12.09.2012

Media, Technology, and Critical Engagement

...students indicated in their interviews that having an authentic audience view and critique their work was a significant motivation and source of pride” (Dokter, Haug, & Lewis, 2010, p. 419).

I was impressed not only with how our students took pride in their videos but in how they also showed respect for each other, even when I thought they wouldn't. Finders (1998) might argue that my impressions of their maturity were shaped not only by previous observation, but by my own interpretations of those observations as either typical or atypical behavior. I think, though, I would attribute much of their intent listening and respectful response as a sense of engagement.

As Dokter et al. (2010) describe in their study of media production in the classroom “They [the students] felt agency to connect with their identities, communities, and interests outside of school” (p. 419). Csikszentmihalyi's concept of flow comes in part from student interest, interest that is created and recreated by identities which in turn are created by communities. I have found that media production not only allows a deeper exploration of media literacy, but it also gives us as teachers greater access to these identities as a source of student-generated knowledge. Additionally, it seems that our identities are as much “mediated” through technology and mass communication as they are informing its creation.

To the domains of reading, writing, and traditional print literacies, one could argue that in an era of technological revolution educators must develop robust forms of media literacy, computer literacy, and multimedia literacies, thus cultivating 'multiple literacies' in the restructuring of education.” (Kellner & Share, 2007, p. 5)

I observed several different kinds of engagement. For example, Alan* was very excited about the use of technology in our lessons, and made a point of saying this to me on several occasions. Although he seemed to have trouble focusing often, he was willing to sit down and read a news article as long as it was on an iPad or computer. He was very interested in expanding his experience with technology, and I think by extension technological literacy, as well. It also seemed like the students viewed VoiceThread as a text and used their experience with previous software as a reading strategy for discovering the new. Many of them created VoiceThreads that were far more sophisticated than our examples.
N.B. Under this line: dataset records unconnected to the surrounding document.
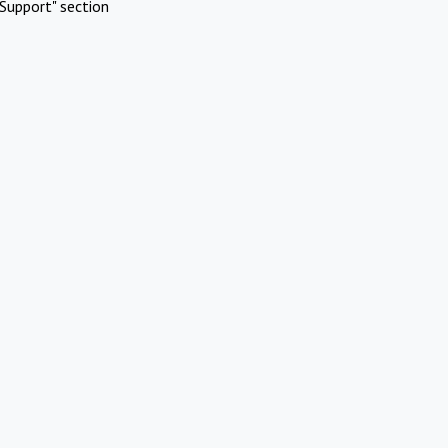
Support" section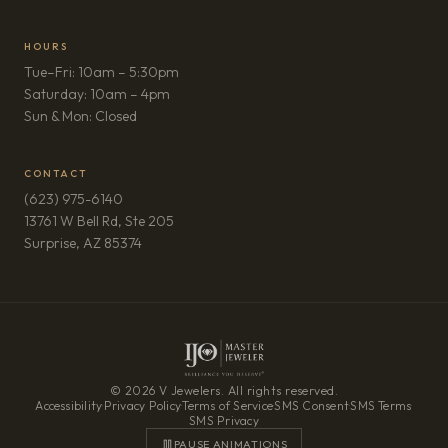
HOURS
Tue–Fri: 10am – 5:30pm
Saturday: 10am – 4pm
Sun & Mon: Closed
CONTACT
(623) 975-6140
13761 W Bell Rd, Ste 205
(opens in new tab)
Surprise, AZ 85374
© 2026 V Jewelers. All rights reserved.
Accessibility
·
Privacy Policy
·
Terms of Service
·
SMS Consent
·
SMS Terms
·
SMS Privacy
PAUSE ANIMATIONS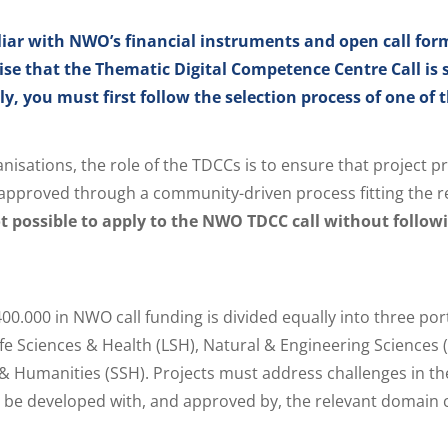
liar with NWO’s financial instruments and open call fo
ise that the Thematic Digital Competence Centre Call i
y, you must first follow the selection process of one of 
nisations, the role of the TDCCs is to ensure that project p
pproved through a community-driven process fitting the r
not possible to apply to the NWO TDCC call without follow
400.000 in NWO call funding is divided equally into three por
fe Sciences & Health (LSH), Natural & Engineering Sciences 
 & Humanities (SSH). Projects must address challenges in th
l be developed with, and approved by, the relevant domain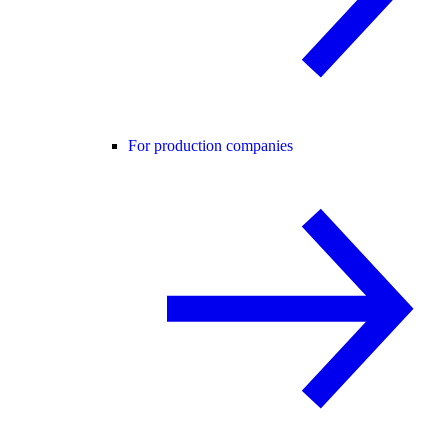
For production companies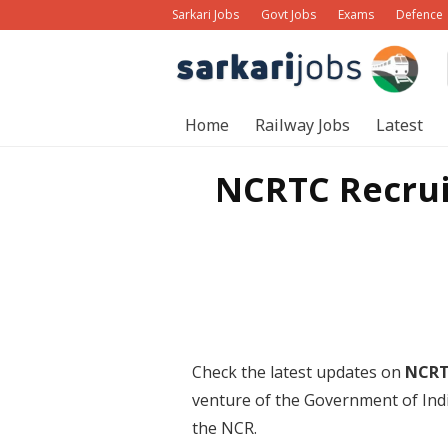
Sarkari Jobs
Govt Jobs
Exams
Defence
Home
Railway Jobs
Latest
NCRTC Recrui
Check the latest updates on
NCRT
venture of the Government of Indi
the NCR.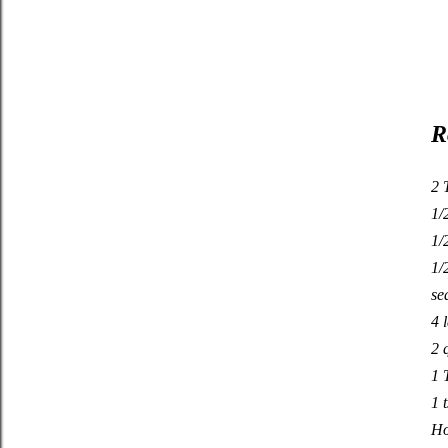
R
2 
1/
1/
1/
se
4 
2 
1 
1 
Ho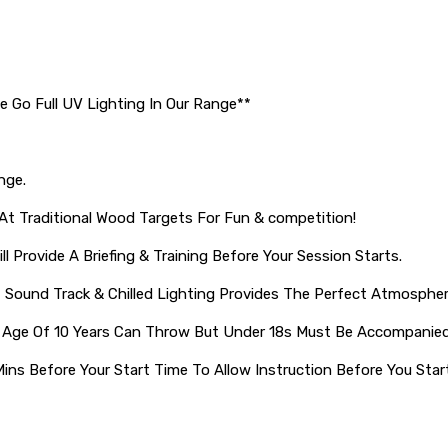
e Go Full UV Lighting In Our Range**
nge.
t Traditional Wood Targets For Fun & competition!
ll Provide A Briefing & Training Before Your Session Starts.
, Sound Track & Chilled Lighting Provides The Perfect Atmospher
 Age Of 10 Years Can Throw But Under 18s Must Be Accompanied
Mins Before Your Start Time To Allow Instruction Before You Star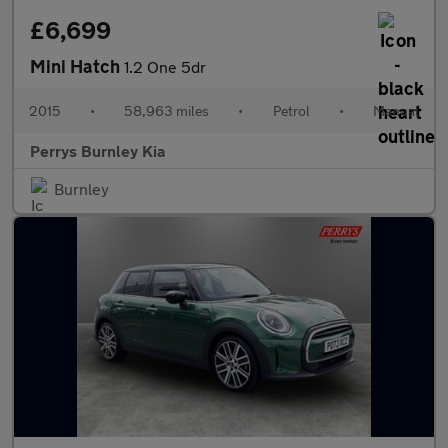
£6,699
Mini Hatch
1.2 One 5dr
2015
•
58,963 miles
•
Petrol
•
Manual
Perrys Burnley Kia
Burnley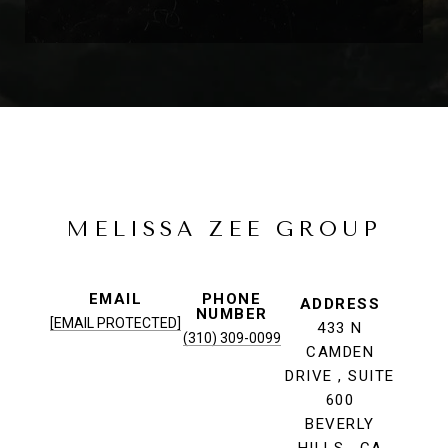
MELISSA ZEE GROUP
EMAIL
PHONE
ADDRESS
NUMBER
[EMAIL PROTECTED]
433 N
(310) 309-0099
CAMDEN
DRIVE , SUITE
600
BEVERLY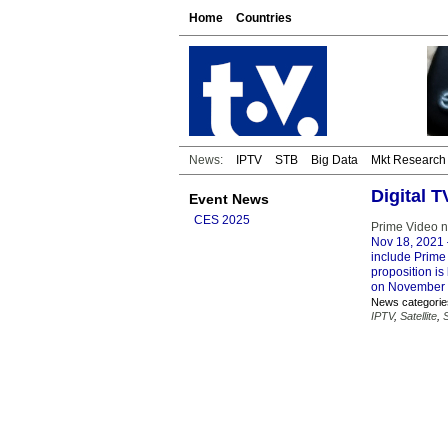
Home
Countries
News:
IPTV
STB
Big Data
Mkt Research
Digital 
Event News
CES 2025
Prime Video n
Nov 18, 2021
include Prime 
proposition is
on November 
News categorie
IPTV
,
Satellite
,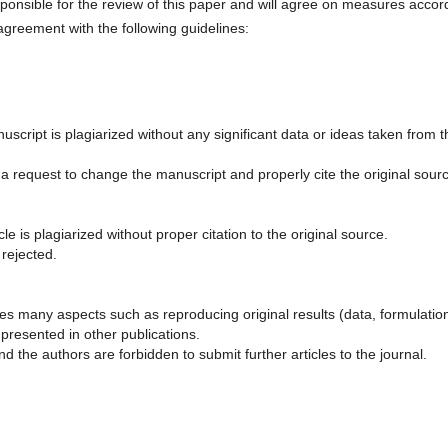
esponsible for the review of this paper and will agree on measures accor
 agreement with the following guidelines:
script is plagiarized without any significant data or ideas taken from t
 a request to change the manuscript and properly cite the original sour
le is plagiarized without proper citation to the original source.
 rejected.
olves many aspects such as reproducing original results (data, formulatio
presented in other publications.
d the authors are forbidden to submit further articles to the journal.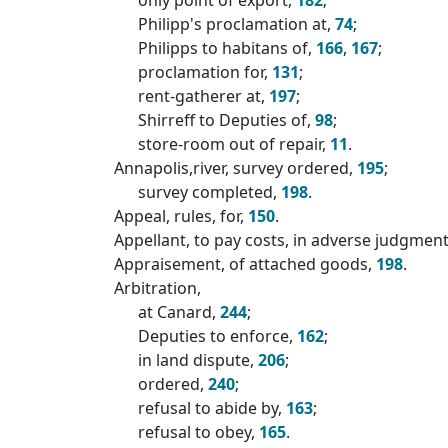
Philipp's proclamation at,
74
;
Philipps to habitans of,
166
,
167
;
proclamation for,
131
;
rent-gatherer at,
197
;
Shirreff to Deputies of,
98
;
store-room out of repair,
11
.
Annapolis,river, survey ordered,
195
;
survey completed,
198
.
Appeal, rules, for,
150
.
Appellant, to pay costs, in adverse judgmen
Appraisement, of attached goods,
198
.
Arbitration,
at Canard,
244
;
Deputies to enforce,
162
;
in land dispute,
206
;
ordered,
240
;
refusal to abide by,
163
;
refusal to obey,
165
.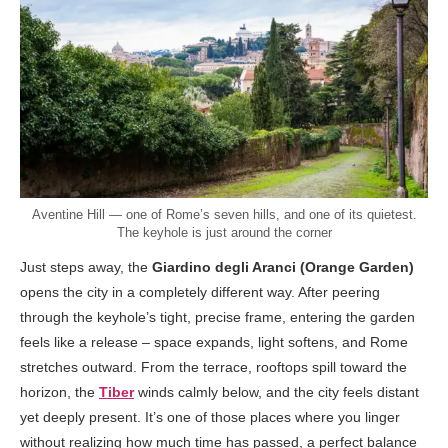
Aventine Hill — one of Rome’s seven hills, and one of its quietest.
The keyhole is just around the corner
Just steps away, the
Giardino degli Aranci (Orange Garden)
opens the city in a completely different way. After peering
through the keyhole’s tight, precise frame, entering the garden
feels like a release – space expands, light softens, and Rome
stretches outward. From the terrace, rooftops spill toward the
horizon, the
Tiber
winds calmly below, and the city feels distant
yet deeply present. It’s one of those places where you linger
without realizing how much time has passed, a perfect balance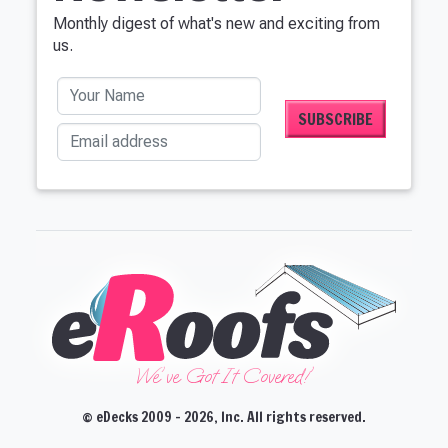
Monthly digest of what's new and exciting from
us.
Your Name
Email address
We've Got It Covered!'
© eDecks 2009 - 2026, Inc. All rights reserved.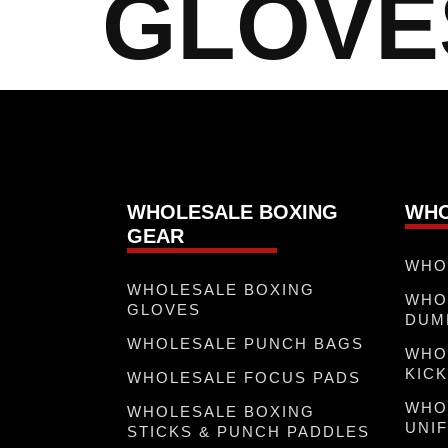
GLOVE
WHOLESALE BOXING
WHO
GEAR
WHO
WHOLESALE BOXING
WHO
GLOVES
DUM
WHOLESALE PUNCH BAGS
WHO
KICK
WHOLESALE FOCUS PADS
WHO
WHOLESALE BOXING
UNI
STICKS & PUNCH PADDLES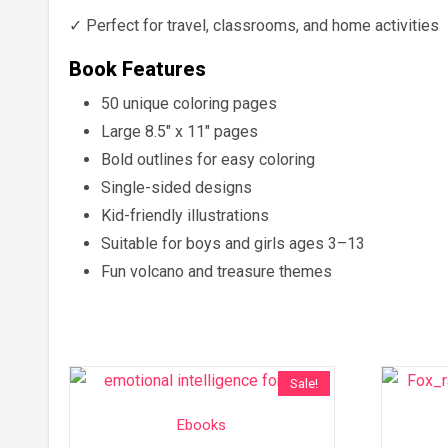
✓ Perfect for travel, classrooms, and home activities
Book Features
50 unique coloring pages
Large 8.5″ x 11″ pages
Bold outlines for easy coloring
Single-sided designs
Kid-friendly illustrations
Suitable for boys and girls ages 3–13
Fun volcano and treasure themes
Sale!
Ebooks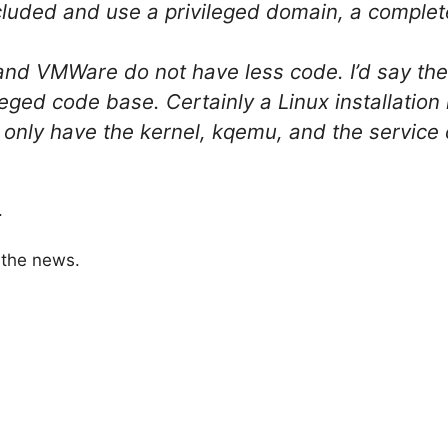
cluded and use a privileged domain, a complet
and VMWare do not have less code. I’d say th
vileged code base. Certainly a Linux installati
only have the kernel, kqemu, and the service
.
 the news.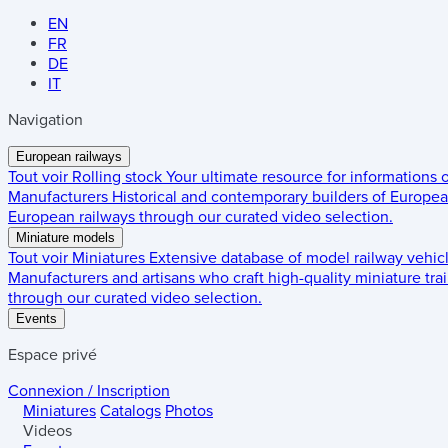
EN
FR
DE
IT
Navigation
European railways
Tout voir
Rolling stock
Your ultimate resource for informations
Manufacturers
Historical and contemporary builders of European
European railways through our curated video selection.
Miniature models
Tout voir
Miniatures
Extensive database of model railway vehic
Manufacturers and artisans who craft high-quality miniature trai
through our curated video selection.
Events
Espace privé
Connexion / Inscription
Miniatures
Catalogs
Photos
Videos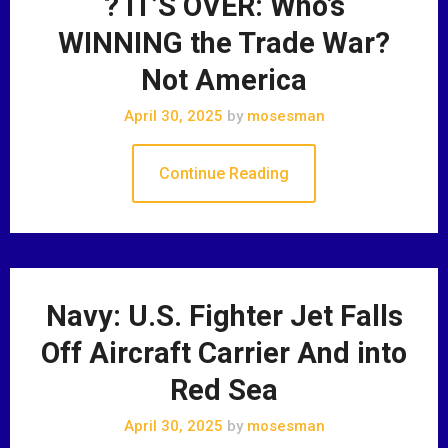
? IT’S OVER: Who’s
WINNING the Trade War?
Not America
April 30, 2025
by
mosesman
Continue Reading
Navy: U.S. Fighter Jet Falls
Off Aircraft Carrier And into
Red Sea
April 30, 2025
by
mosesman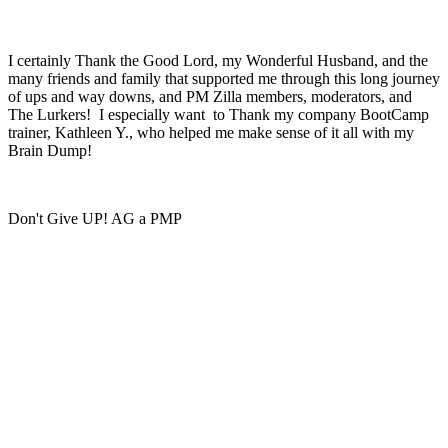
I certainly Thank the Good Lord, my Wonderful Husband, and the
many friends and family that supported me through this long journey
of ups and way downs, and PM Zilla members, moderators, and
The Lurkers! I especially want to Thank my company BootCamp
trainer, Kathleen Y., who helped me make sense of it all with my
Brain Dump!
Don't Give UP! AG a PMP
Having students create their own digital stories was our main goal, and we actually made the writing standard secondary to this. I think this is why the students excelled in their writing as well as production, because the end goal was linked to a digital output. Like Kellner and Smith (2007) argue, media production, no matter the scale of technology available, creates the much-needed action component of critical media literacy: “While not everyone has the tools to create sophisticated media productions, we strongly recommend a pedagogy of teaching critical media literacy through project-based media production … for making analyses more meaningful and empowering as students gain tools for responding and taking action on the social conditions and texts they are critiquing” (p. 9).

I think that we used the technology and media available to us, but maybe not to our full advantage. That can only come with practice. Still, I am convinced now more so than before that students are more engaged in technology because it is its own kind of cultural relevance.